Das Vermächtnis der Spione / George Smiley Bd.9


sehr gut

Keine Ehrenmänner
Wer ist Mensch, wer ist Marionette? Eine Geheimaktion läuft aus dem Ruder. Wir tauchen in eine Welt voller Lug und Trug ein, in der man nie sicher weiß, wer hier die „Guten“ sind, welche Operation man wirklich gutheißen kann. Gut und böse, gerecht und richtig sind in diesem Roman auch genau die Attribute, um die es gerade nicht geht. Ein befremdliches Milieu, in dem die Handlung spielt. Ein Ex-Spion erzählt frei von der Leber weg, wie er zum Geheimdienst kam und wie eben eines aus dem anderen folgte. Kein Unrechtsbewusstsein, keine Reue, keine Scham. Eine Person, der man zwar interessiert Gehör schenkt, die man aber eigentlich nicht kennen möchte. Der Leser bleibt auf Abstand, ohne sich aber von der Handlung zu entfernen.
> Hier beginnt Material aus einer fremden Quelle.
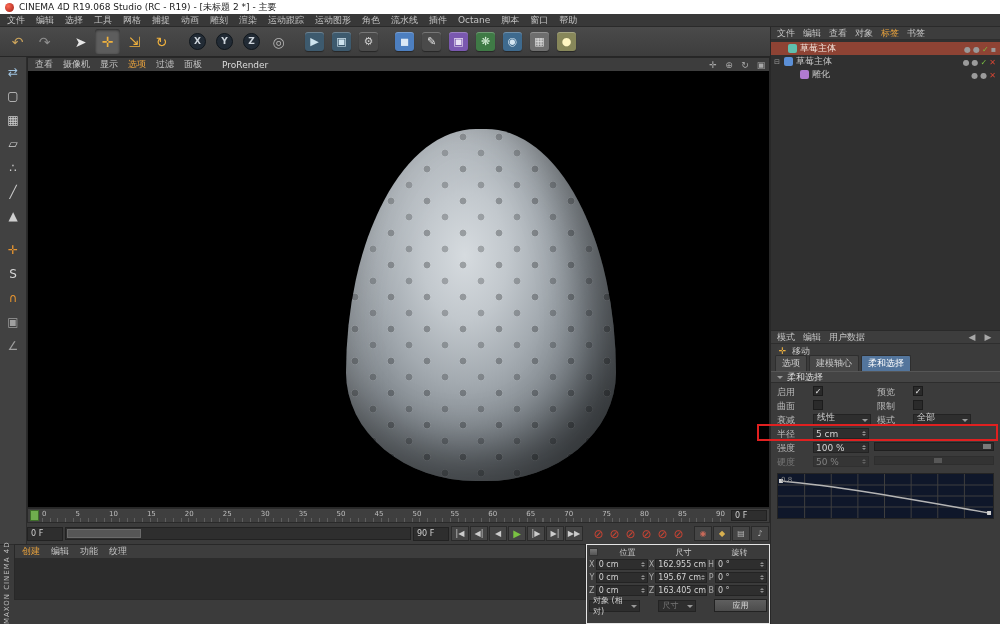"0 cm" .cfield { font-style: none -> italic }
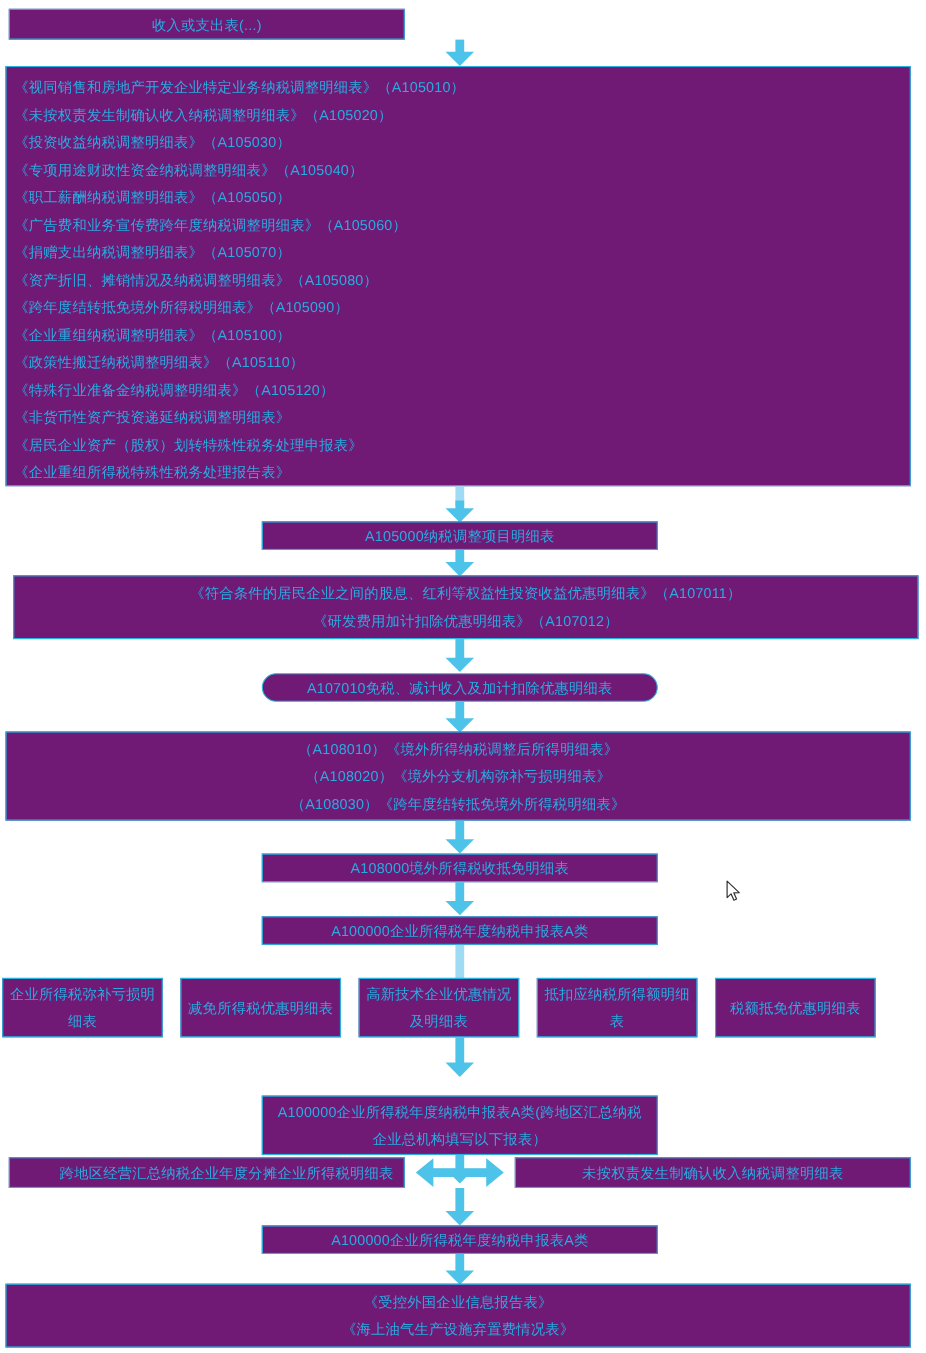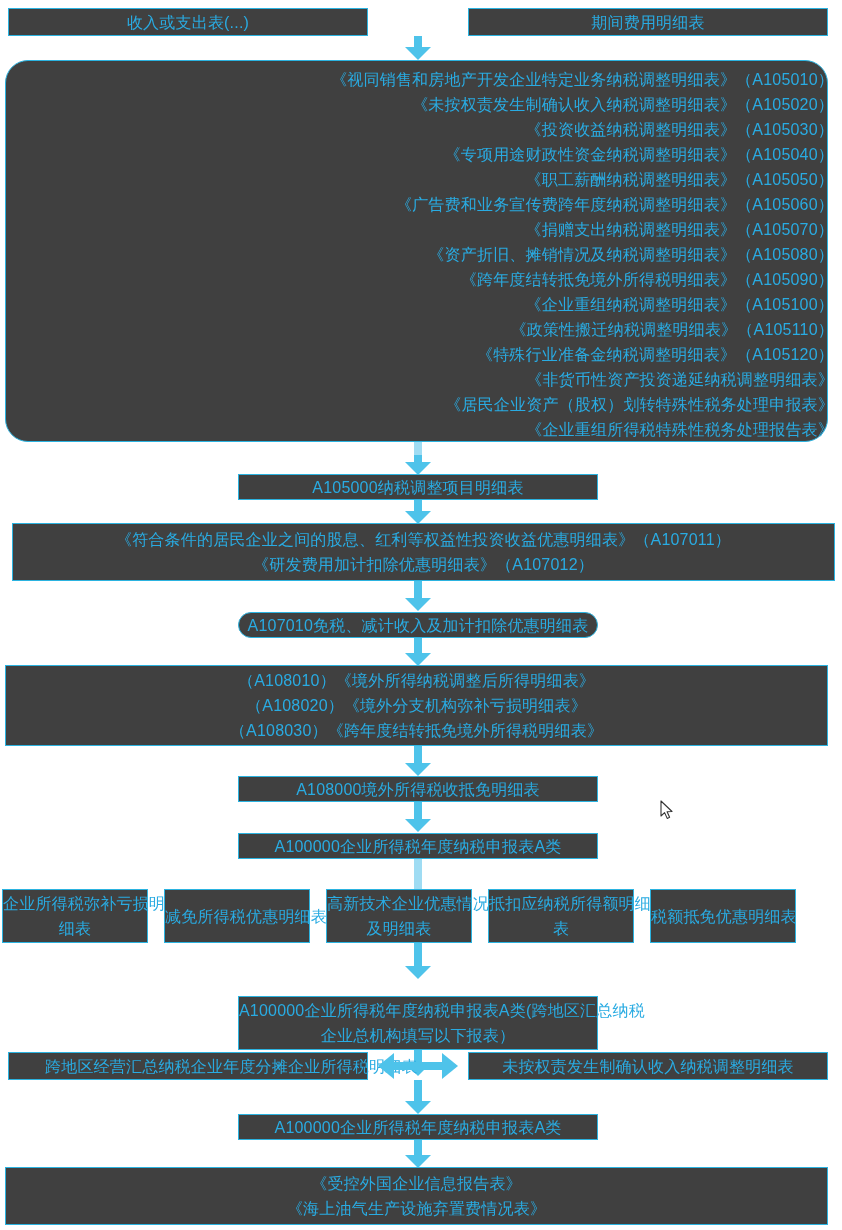"收入或支出表(...)" .box { background: #404040 -> #701a75; font-size: 16px -> 13px }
Der Sprecher besitzt eine eher hohe Stimme. Sehr deutliche Worte, dezent betont, zügig gesprochen. Ein beinahe Abhandeln. Aalglatt, nicht greifbar, nicht angreifbar. Einmal Spion, immer Spion. Regelrecht unbeteiligt schildert die Hauptfigur als Ich-Erzähler, was sich damals zutrug. So war das eben. Nichts ficht ihn an. Ein williger Handlanger und dennoch kein Überzeugungstäter.
Undurchsichtig, verschlungen, nüchtern, sachlich, ganz wie in dieser Schattenwelt, von der man als „normaler“ Mensch ja nie tangiert wird, ist bisweilen auch der Handlungsfaden gestrickt. Konzentration und wirkliches Interesse sind beim Hören / Lesen gefragt, um wirklich zu durchschauen, welche Größenordnungen selbst kleinere Sachverhalte annehmen können.